Matt Swartz has developed a very accurate model that MLBTR uses to project arbitration salaries, as explained in this series of posts. We've heard from many MLB teams and agencies that reference the projections in their work. The Angels are next in our series. Estimated service time is in parentheses, and estimated 2014 salary follows.
- Mark Trumbo (3.027): $4.7MM
- Jerome Williams (5.049): $3.9MM
- Tommy Hanson (4.114): $3.9MM
- Ernesto Frieri (3.101): $3.4MM
- Kevin Jepsen (3.163): $1.4MM
- Juan Gutierrez (4.035): $1.1MM
- Peter Bourjos (3.062): $1.1MM
- Chris Nelson (2.122, Super Two): $1MM
Trumbo projects for a healthy salary his first time through arbitration, with career numbers of 95 home runs and 284 RBI and a platform year with 34 homers and 100 knocked in. His flaw is a .299 career on-base percentage, which should improve if he holds onto gains in his walk rate and his batting average recovers. There is value in a player with Trumbo's profile, especially at $4.7MM. I wouldn't be too aggressive about a long-term deal, though, and a healthy Albert Pujols would give the Angels the depth to consider trading Trumbo.
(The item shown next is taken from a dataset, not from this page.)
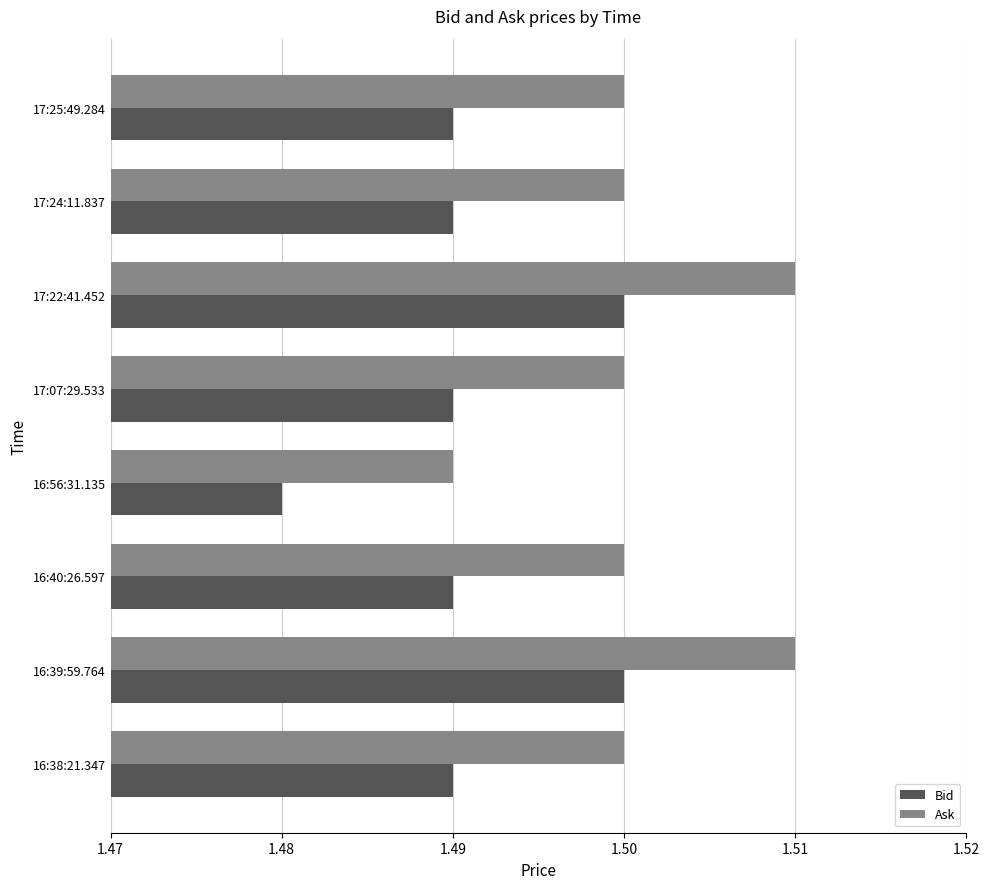

Where is Bid nearest to the value 1?

16:56:31.135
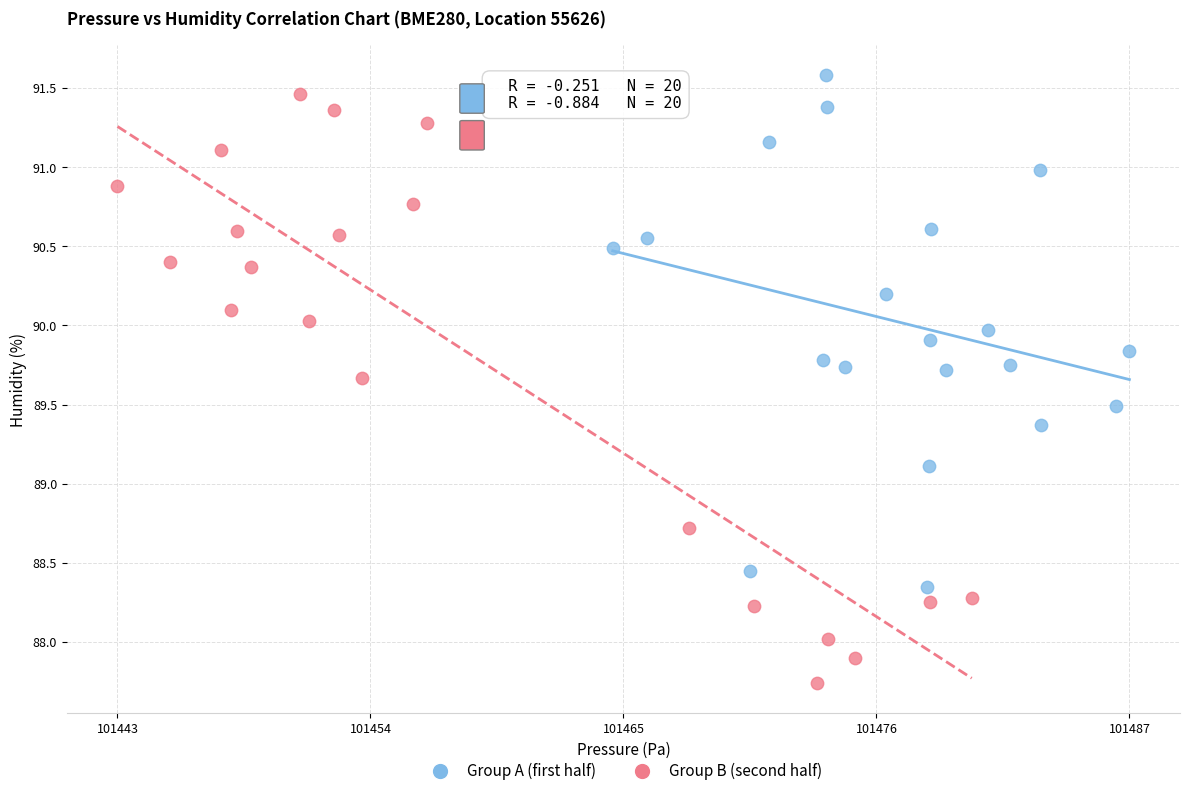

Which series reaches the minimum Y coordinate?

Group B (second half)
Bourjos is another trade candidate. This year a hamstring injury and wrist fracture each cost him over a month, with September wrist surgery ending his season. Angels GM Jerry Dipoto showed faith in Bourjos as his starting center fielder entering the season, and if Trumbo, Pujols, and Josh Hamilton are rotated through the designated hitter spot in 2014, there's room for everyone to start. On the other hand, MVP candidate Mike Trout is more than capable of handling center, making a Bourjos trade possible. Bourjos' value is at a low point after the injuries limited him to just 55 games in 2013, but he's also quite affordable his first time through arbitration and should remain cheap beyond 2014.
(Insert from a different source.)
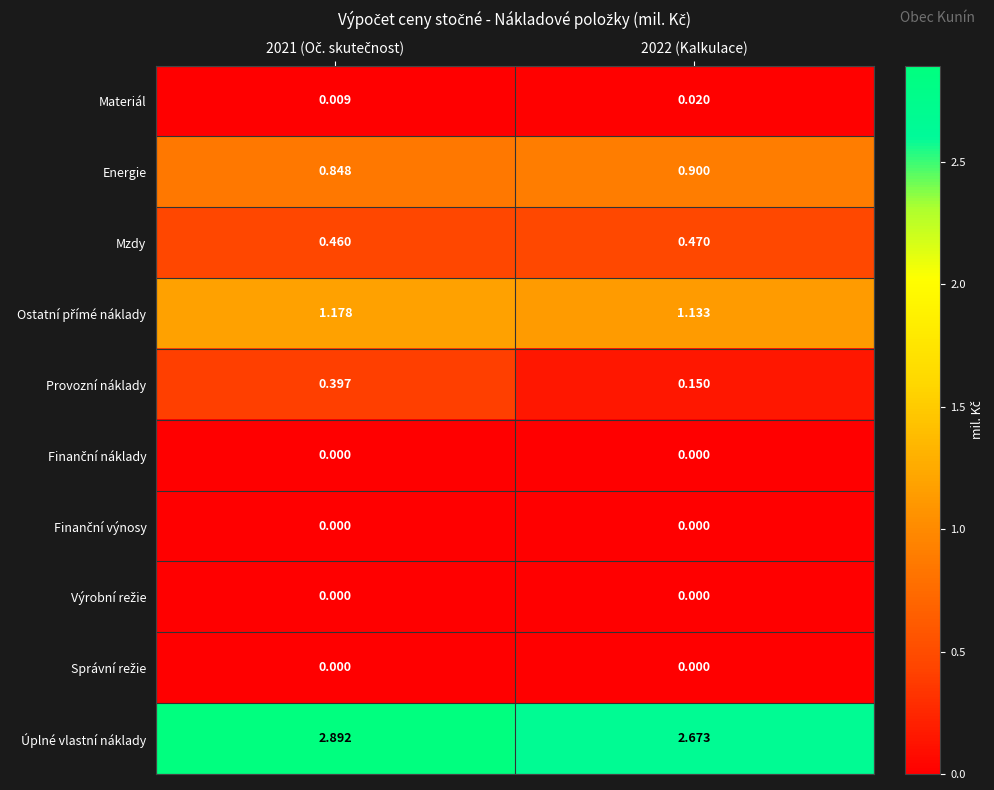

Which series has the largest total across all categories?

Úplné vlastní náklady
Frieri notched 37 saves in 2013, so he'll get paid through arbitration despite allowing 11 home runs with a 3.80 ERA. Agents of relievers like Joe Nathan, Grant Balfour, Joaquin Benoit, Edward Mujica, and Brian Wilson are surely hoping the Angels will throw some money at the ninth inning this winter, pushing Frieri to a setup role. Regardless, he's worth retaining at his projected salary.
The Angels' bullpen also includes arbitration eligible relievers Jepsen and Gutierrez. Jepsen, 29, averaged almost 96 miles per hour on his fastball and whiffed a batter per inning in 2013. He also allowed 41 hits in 36 innings, missing time due to a lat strain and emergency appendectomy. With a $1.4MM projection, he's worth retaining. Gutierrez, another hard thrower, won a spot in the Royals' bullpen out of Spring Training but was designated for assignment in July. The Angels added him on a waiver claim, and he posted a 5.19 ERA for them in 26 innings despite striking out 9.7 per nine innings. His spot on the 40-man roster seems tenuous, even with a low projected salary.
Williams was again a useful swingman, but with his salary projected to nearly double, the Angels might consider non-tendering him and using the funds elsewhere. Hanson is a certain non-tender, after missing significant time due to a personal matter, hitting the DL for a forearm strain, and getting a demotion to Triple-A. At just 27 years old, Hanson's former promise may earn him a big league contract on the free agent market, if his health checks out.
With two years and 122 days of Major League service, Nelson represents the unofficial Super Two cutoff for 2013. With a projected salary only $500K over the league minimum, that's not a big factor in the Angels' tender decision. Nelson joined the Angels from the Yankees on a May 18th waiver claim, but was designated for assignment less than a month later. He remained in the organization after accepting an outright assignment, and after finding his way back to the bigs hit the DL for a hamstring injury. Expect him to be cut loose by the Angels.
If the Angels tender contracts to Trumbo, Frieri, Jepsen, and Bourjos, they're looking at a projected $10.6MM for four arbitration eligible players.